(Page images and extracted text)
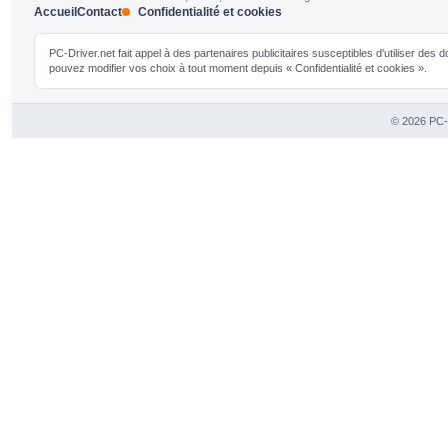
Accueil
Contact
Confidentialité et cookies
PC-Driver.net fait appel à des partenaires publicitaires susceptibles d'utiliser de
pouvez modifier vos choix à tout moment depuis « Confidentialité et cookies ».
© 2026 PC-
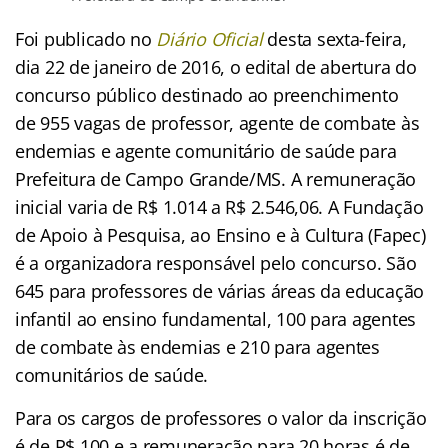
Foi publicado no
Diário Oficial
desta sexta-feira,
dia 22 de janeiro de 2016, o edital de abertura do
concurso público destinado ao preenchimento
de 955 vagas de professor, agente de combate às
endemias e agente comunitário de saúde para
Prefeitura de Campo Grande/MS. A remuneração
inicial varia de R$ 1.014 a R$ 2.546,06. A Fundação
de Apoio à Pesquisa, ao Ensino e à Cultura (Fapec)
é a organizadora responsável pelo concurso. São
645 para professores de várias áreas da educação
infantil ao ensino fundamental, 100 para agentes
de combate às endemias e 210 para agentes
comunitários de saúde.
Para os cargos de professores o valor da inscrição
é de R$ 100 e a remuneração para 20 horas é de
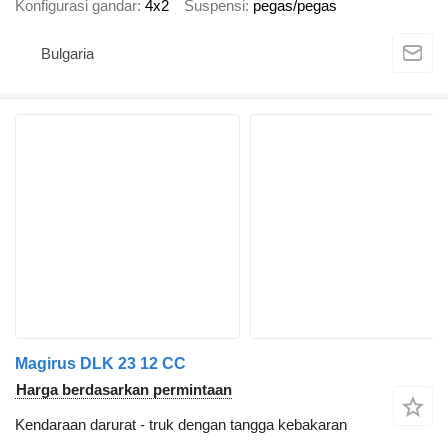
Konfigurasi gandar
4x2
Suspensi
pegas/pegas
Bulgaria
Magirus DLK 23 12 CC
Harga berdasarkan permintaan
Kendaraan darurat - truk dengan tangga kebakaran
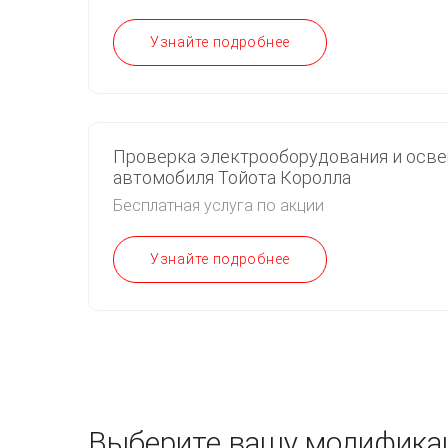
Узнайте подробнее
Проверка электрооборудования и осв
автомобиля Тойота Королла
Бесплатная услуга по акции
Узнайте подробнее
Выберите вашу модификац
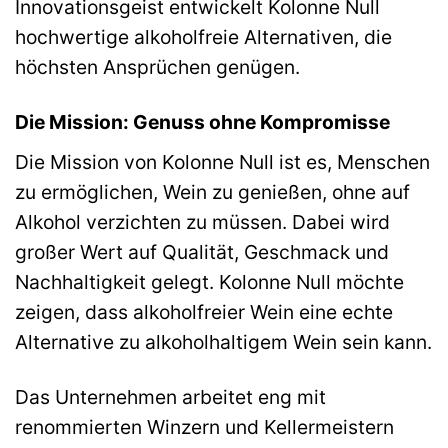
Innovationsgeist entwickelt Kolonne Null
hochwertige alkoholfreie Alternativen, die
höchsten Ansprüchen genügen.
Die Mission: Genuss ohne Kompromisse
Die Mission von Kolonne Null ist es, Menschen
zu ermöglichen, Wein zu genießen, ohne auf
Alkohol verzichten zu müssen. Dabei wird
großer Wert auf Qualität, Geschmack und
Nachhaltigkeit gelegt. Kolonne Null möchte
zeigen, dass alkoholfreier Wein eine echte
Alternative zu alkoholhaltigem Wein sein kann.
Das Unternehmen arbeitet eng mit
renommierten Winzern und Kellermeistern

TASK INSTRUCTIONS:
Retype the portion of the data above that starts on the line with "inicial varia de" and finishes on the line with "de combate às endemias e 210 para agentes", including both of those lines.

SOLUTION TO THE EXERCISE:
inicial varia de R$ 1.014 a R$ 2.546,06. A Fundação
de Apoio à Pesquisa, ao Ensino e à Cultura (Fapec)
é a organizadora responsável pelo concurso. São
645 para professores de várias áreas da educação
infantil ao ensino fundamental, 100 para agentes
de combate às endemias e 210 para agentes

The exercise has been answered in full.